Someone who virtually depletes a resource, threatening an ecosystem or creating a void that can either never be replenished or will take hundred of years–he has enjoyed the benefit of this depletion, without suffering the bulk of the cost. A cost, in this case, that is arguably assigned to “everyone else.” If Rand or someone points out that “everyone else” doesn’t have to pay for the property or its upkeep either, well, yep, that’s the part that makes it troubling. But I believe no rights are absolute, property rights included. I’m more comfortable when such matters are codified by law, subject to public debate. Then the answer is, “you knew those were the rules when you bought the land.” I’m a firm believer that leaving such matters up to individual discretion ultimately, however long it takes, leads to a series of a-holes who take “what’s theirs” and leave a barren gash of worthless land in their wake.

I acknowledge that the line may be difficult to draw in a given case, whether or not it is in this case. And I am a very personal rights type of person, with strong libertarian inclinations (believe it or not, after reading this post), but I’m troubled by situations like this at least enough to think it’s not as simply resolved as stating, “well, he owns it.” Not always that simple, anyway. Not when the effect is the one Ogre describes. I think assessing the effect on a parcel of land like this to everyone else, the effect on the ecosystem, is a reasonable restriction. It should at least be considered.

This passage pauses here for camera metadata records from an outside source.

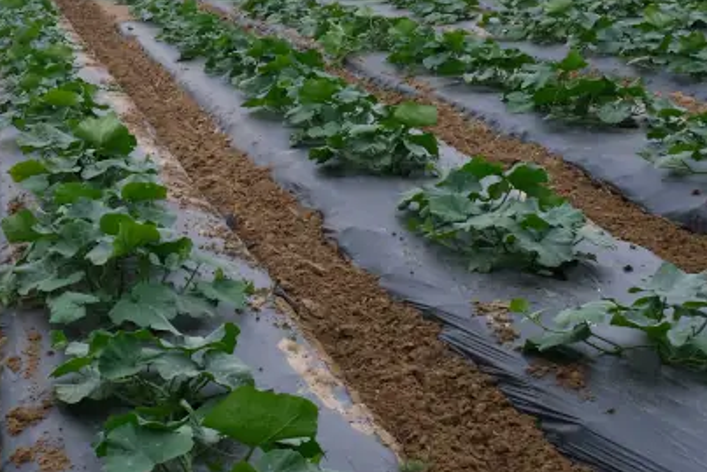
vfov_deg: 20.1
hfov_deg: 28.1
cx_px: -19
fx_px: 1316
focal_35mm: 67
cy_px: 87
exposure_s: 1/200
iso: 320
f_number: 4.5
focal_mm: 18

Wow, that was longer than I started it out to be. Sorry. Mojo Pin, thanks again.

Just to reiterate a point raised earlier, 100 year old trees are beautiful and majestic but they are not old growth. I’d like to see the evidence that this land was truly ecologically rare and valuable. It may very well have been, but I’d like to know more about why this particular land was so rare.

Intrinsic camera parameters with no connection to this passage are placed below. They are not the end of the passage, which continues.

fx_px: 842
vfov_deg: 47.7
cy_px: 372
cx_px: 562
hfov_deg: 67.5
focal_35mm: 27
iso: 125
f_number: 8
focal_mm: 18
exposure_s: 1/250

You’re going to have to take my word for it. If that’s insufficient, then I’m sorry. For four years, my job was to inventory species in this area, and to conduct ecological monitoring (fire effects, air quality, water quality, etc.) I know what I’m talking about. I have been very deep into this cave system, and I was not looking at it with amateur eyes. This is something I have studied for, oh, more than 20 years now.

Oh, and to address the point about old-growth: in this part of north America, 100+ year-old stands display most of the characteristics of true old-growth, including mixed age stands, individual tree mortality, mixed level canopies, thick organic layers, high groundcover biodiversity, and fungal ecosystems. There are few “true” primary stands in the area as well, defined as areas that have never been logged, mostly because of steep inclines and inaccessibility. However, enterprising bastards that we are, these stands are also slowly disappearing due to the advent of helicopter logging, a rarity in Eastern forests until fairly recently.

You don’t see the irony of this? Where are your children to be going to live? And your friends’ children, your nieces and nephews if you have any, your grandchildren? No matter how you rationalize it, you and/or yours are going to end up being the reason those McMansions were built since there are always families that need a home to live in, and not enough to go around given the population growth. If you don’t already have children, why are you not living in an apartment so that a family of multiple people can live in your house and not have to buy one of those new McMansions?

The ship may have already sailed on the land your house stands on, but as long as people keep willy nilly having children, more and more land is going to be logged for wood to built houses with and then cleared for those houses to be built on.

We all make selfish choices. Yours is to live in a house instead of an apartment and to plan to have children. The land owner’s was to log his property. Apparently, the only reason his decision is worse is because you don’t like it.

I was trying to be sympathetic till you said this. You really blew it.